Please filter the listing for the string "over" and copy each matching line.

==============================

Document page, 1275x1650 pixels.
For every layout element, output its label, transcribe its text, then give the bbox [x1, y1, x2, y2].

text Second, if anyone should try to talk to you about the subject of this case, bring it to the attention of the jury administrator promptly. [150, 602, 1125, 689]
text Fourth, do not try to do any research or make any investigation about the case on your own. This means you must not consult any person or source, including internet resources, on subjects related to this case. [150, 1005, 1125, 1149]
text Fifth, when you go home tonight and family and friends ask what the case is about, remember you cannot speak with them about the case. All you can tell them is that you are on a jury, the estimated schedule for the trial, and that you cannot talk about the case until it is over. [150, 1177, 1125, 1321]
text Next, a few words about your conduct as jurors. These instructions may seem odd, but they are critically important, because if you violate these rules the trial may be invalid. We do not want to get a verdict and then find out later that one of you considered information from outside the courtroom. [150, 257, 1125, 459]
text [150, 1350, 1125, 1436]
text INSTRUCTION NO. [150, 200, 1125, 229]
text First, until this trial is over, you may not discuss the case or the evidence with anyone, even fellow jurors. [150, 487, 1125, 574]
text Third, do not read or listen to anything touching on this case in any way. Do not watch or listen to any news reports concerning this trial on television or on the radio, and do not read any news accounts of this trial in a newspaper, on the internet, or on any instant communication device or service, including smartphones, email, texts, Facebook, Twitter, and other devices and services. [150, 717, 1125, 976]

==============================

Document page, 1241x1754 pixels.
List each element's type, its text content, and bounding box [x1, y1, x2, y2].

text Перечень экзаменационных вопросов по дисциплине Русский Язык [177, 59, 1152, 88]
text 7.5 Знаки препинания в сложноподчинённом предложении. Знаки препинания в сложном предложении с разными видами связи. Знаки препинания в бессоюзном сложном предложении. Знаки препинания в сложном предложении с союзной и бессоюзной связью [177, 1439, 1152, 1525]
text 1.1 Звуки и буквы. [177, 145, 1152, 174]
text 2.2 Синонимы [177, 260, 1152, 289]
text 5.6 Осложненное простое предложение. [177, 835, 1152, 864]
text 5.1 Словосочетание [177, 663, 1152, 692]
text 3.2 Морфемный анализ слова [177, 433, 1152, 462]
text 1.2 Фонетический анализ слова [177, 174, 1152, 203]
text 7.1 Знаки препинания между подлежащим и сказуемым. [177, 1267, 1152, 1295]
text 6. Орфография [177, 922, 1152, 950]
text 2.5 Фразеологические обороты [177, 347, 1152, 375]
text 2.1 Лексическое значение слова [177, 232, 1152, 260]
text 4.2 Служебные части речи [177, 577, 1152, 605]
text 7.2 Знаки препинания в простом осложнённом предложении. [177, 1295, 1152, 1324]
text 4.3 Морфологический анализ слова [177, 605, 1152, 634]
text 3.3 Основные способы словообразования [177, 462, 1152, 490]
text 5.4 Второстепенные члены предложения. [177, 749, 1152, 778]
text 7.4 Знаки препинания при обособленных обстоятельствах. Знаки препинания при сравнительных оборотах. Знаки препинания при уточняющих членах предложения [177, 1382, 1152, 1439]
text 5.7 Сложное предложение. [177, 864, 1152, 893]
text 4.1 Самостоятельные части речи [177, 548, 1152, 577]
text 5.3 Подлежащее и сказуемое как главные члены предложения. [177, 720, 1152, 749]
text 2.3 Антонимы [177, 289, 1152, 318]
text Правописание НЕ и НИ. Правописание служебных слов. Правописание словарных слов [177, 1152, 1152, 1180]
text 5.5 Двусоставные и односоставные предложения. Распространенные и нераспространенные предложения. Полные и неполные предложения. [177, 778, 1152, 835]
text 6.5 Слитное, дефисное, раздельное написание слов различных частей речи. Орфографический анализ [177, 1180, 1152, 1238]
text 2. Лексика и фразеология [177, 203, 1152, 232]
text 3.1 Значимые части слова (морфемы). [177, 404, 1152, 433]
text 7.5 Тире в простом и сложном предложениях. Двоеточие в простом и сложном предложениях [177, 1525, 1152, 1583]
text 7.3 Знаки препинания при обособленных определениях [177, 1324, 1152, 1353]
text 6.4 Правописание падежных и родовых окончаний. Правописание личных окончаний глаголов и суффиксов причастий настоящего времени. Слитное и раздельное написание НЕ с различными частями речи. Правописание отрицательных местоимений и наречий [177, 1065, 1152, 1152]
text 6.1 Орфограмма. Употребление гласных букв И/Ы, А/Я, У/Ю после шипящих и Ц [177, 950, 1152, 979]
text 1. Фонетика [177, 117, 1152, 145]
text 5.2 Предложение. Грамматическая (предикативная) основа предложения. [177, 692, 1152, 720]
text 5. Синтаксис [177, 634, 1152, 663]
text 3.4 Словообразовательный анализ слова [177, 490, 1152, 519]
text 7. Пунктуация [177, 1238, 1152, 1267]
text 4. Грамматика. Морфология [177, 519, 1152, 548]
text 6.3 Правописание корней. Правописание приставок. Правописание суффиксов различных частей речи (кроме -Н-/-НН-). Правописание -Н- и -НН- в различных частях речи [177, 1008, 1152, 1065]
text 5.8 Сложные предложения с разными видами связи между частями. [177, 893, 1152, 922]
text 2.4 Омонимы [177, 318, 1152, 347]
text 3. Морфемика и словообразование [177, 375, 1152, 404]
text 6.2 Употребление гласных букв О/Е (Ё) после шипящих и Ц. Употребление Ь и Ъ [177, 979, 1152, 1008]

==============================

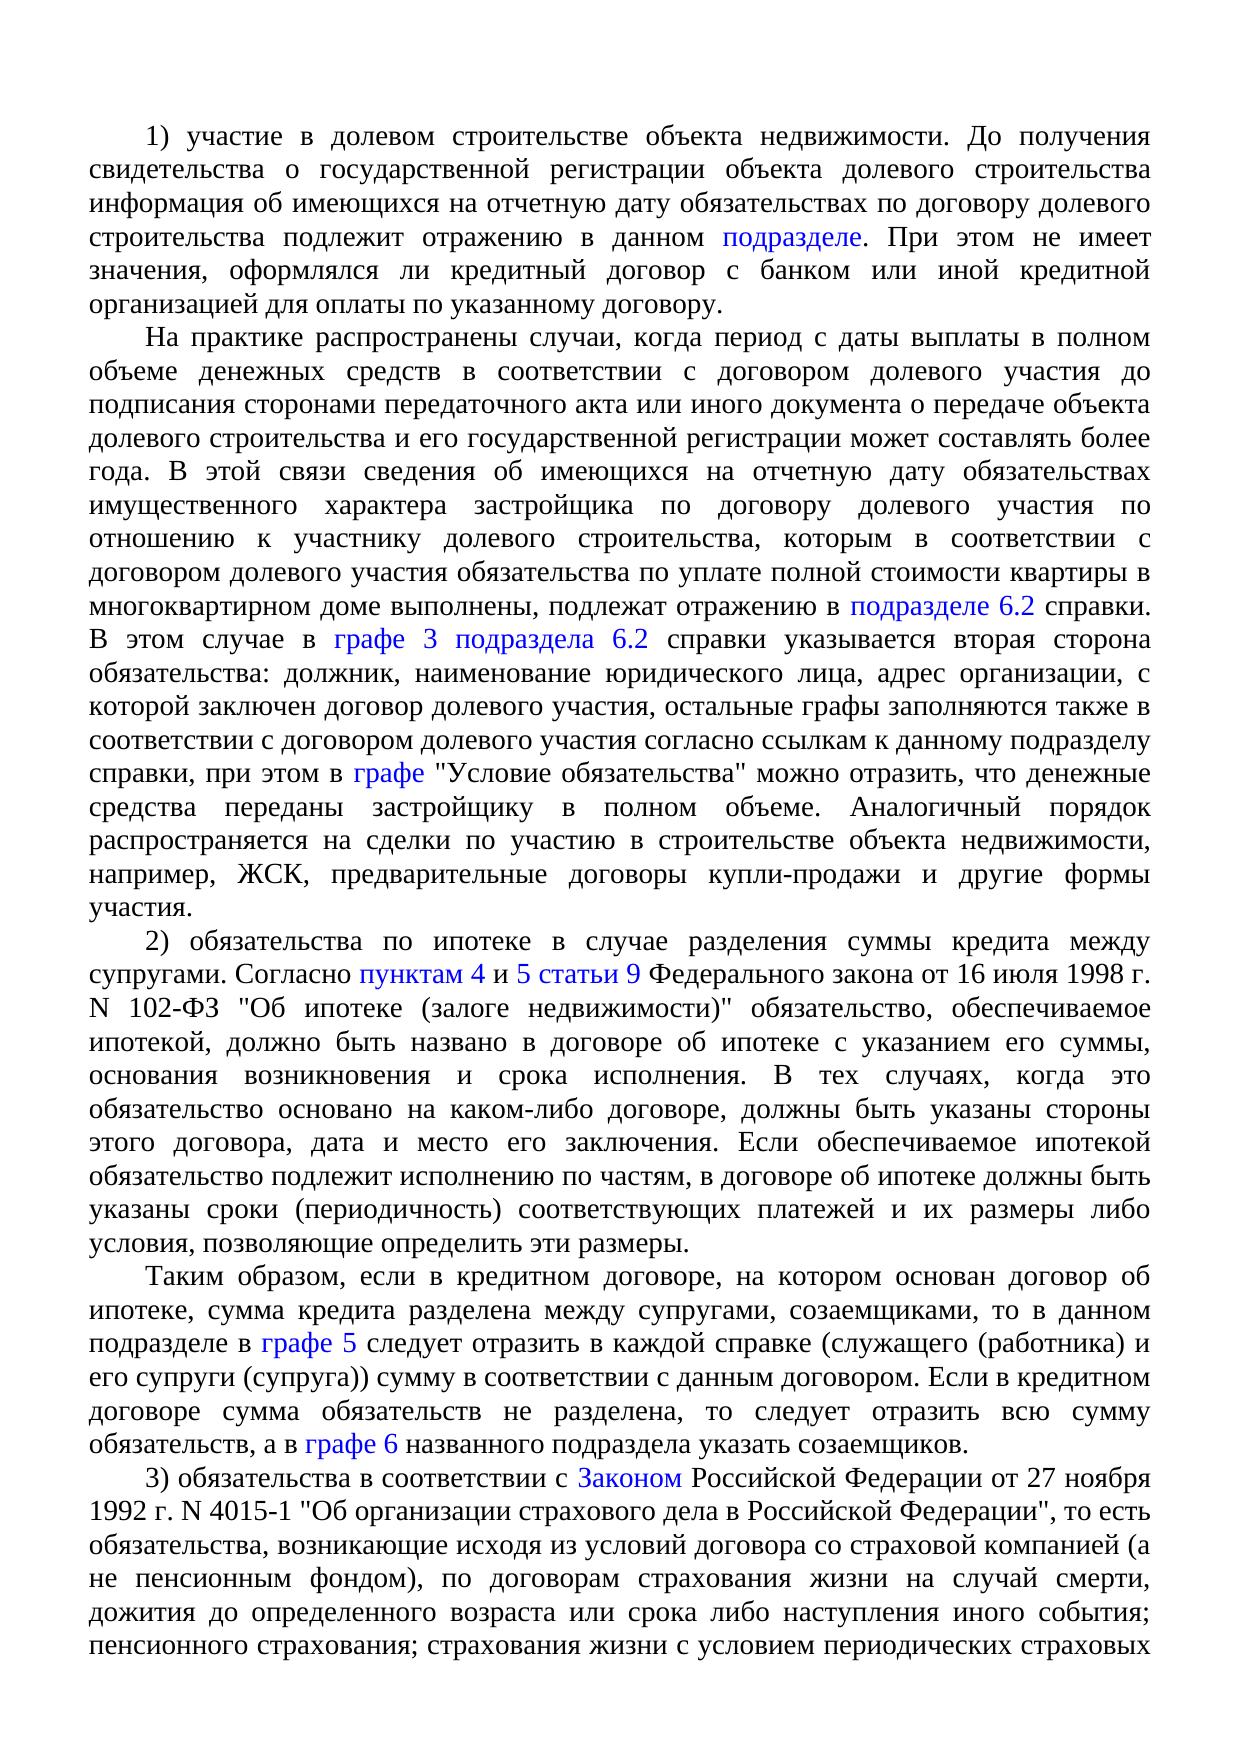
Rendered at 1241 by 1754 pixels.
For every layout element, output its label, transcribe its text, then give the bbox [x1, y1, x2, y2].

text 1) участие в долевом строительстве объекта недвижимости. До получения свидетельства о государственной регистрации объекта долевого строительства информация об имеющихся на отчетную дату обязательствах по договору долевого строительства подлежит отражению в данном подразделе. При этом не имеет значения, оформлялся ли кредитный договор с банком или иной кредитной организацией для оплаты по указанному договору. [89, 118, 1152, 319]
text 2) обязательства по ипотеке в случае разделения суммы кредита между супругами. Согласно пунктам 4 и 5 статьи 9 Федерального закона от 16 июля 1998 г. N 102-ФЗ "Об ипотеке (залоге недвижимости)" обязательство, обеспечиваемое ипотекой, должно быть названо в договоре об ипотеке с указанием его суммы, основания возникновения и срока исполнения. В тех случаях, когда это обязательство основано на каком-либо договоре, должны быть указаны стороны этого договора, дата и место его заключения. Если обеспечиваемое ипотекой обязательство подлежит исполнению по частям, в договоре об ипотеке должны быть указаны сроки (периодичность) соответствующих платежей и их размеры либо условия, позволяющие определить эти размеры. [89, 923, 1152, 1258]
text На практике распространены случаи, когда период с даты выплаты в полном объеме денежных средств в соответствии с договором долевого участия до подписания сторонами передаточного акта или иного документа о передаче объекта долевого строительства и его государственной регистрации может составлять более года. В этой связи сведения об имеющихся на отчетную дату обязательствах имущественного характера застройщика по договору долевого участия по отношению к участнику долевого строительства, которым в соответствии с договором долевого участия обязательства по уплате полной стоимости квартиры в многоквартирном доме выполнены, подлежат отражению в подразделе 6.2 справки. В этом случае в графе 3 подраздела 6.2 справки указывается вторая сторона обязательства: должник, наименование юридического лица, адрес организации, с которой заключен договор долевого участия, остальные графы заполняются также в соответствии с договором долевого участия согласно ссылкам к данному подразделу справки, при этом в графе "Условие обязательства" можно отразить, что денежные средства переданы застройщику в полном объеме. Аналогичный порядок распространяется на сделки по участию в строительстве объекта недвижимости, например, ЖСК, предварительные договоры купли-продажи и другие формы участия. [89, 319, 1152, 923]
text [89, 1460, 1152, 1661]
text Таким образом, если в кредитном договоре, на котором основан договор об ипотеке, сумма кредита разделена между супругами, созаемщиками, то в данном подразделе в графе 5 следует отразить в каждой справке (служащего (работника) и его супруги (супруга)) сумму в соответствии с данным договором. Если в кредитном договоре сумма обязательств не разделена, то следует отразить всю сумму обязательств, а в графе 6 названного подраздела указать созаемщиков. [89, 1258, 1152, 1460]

==============================

EXERCISE SOLUTION
text Fifth, when you go home tonight and family and friends ask what the case is about, remember you cannot speak with them about the case. All you can tell them is that you are on a jury, the estimated schedule for the trial, and that you cannot talk about the case until it is over. [150, 1177, 1125, 1321]
text First, until this trial is over, you may not discuss the case or the evidence with anyone, even fellow jurors. [150, 487, 1125, 574]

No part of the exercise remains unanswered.